La réforme s'est par ailleurs attachée à assurer le reclassement des infirmiers pénitentiaires, en instituant notamment des dispositions particulières d'intégration de plein droit dans la fonction publique hospitalière.

La réforme de la Santé constitue l'aboutissement d'une politique de décloisonnement menée dans le domaine de la réinsertion par l'administration pénitentiaire et entamée depuis plus de dix ans dans le domaine de la Santé. En effet, depuis 1984, le ministère de la Santé a été constamment associé par le ministère de la justice à l'élaboration de sa politique sanitaire, notamment au travers du comité interministériel de coordination de la santé en milieu carcéral.

Les enjeux de cette réforme sont considérables car l'état de santé physique et mental de la population pénale est particulièrement préoccupant. Le rapport publié en 1993 par le Haut comité de la santé publique l'a souligné, notamment dans le domaine des pathologies transmissibles ou contagieuses, (tuberculose, hépatites, sida, avec un taux de prévalence du virus de l'immodéficience humaine dix fois supérieur à celui de la population générale).

Ainsi, au delà des soins, l'engagement d'une véritable politique de prévention et d'éducation pour la santé de la population pénale paraît-il déterminant pour l'avenir et appelle à cet égard la mobilisation des conseils généraux aux côtés de l'État.

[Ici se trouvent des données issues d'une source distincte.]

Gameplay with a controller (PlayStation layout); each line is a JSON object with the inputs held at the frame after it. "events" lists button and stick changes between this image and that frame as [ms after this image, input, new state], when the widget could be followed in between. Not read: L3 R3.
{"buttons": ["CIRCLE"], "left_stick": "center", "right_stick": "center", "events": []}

Le décret du 27 octobre 1994 mentionnait dans son article 17 que tous les protocoles devaient être signés le 1er juillet 1995. Il précisait par ailleurs que la date d'effet des protocoles devait être fixée au premier jour d'un mois, en principe le premier jour du mois suivant la signature, sauf si les cocontractants en décident autrement.

Cet échéancier n'a pu être respecté.

Au 1er juillet 1995, 39 sur les 139 protocoles prévus avaient été signés (en effet les établissements pénitentiaires du « Programme 13 000 » et ceux situés dans les territoires d'outre-mer ne sont pas concernés par la signature des protocoles). L'état d'avancement actuel des signatures des protocoles concernait alors 20 % de la population pénale.

Il résulte en outre des évaluations recueillies au niveau des régions que 64 protocoles supplémentaires ont depuis été mis en oeuvre portant à 72 % le taux de couverture des détenus par le nouveau dispositif de soins en milieu pénitentiaire.

Le non-respect des échéances fixées par le décret d'octobre 1994 est imputable essentiellement à des questions budgétaires. En effet, la question du financement des travaux des locaux de soins (les UCSA et les services médico-psychologiques régionaux -SMPR-) persiste. Faute de crédits de paiement suffisants en 1995, l'administration pénitentiaire a été contrainte de reporter à 1996 l'engagement de la plupart des travaux de rénovation des UCSA et des SMPR.

Pour 1996, une mesure d'ajustement d'un montant de 72,450 MF est inscrite au projet de loi de finances pour assurer le financement de la réforme dans l'ensemble des établissements pénitentiaires. En outre, une mesure nouvelle de 4 MF doit permettre le financement d'actions de prévention ainsi que la vaccination contre l'hépatite B.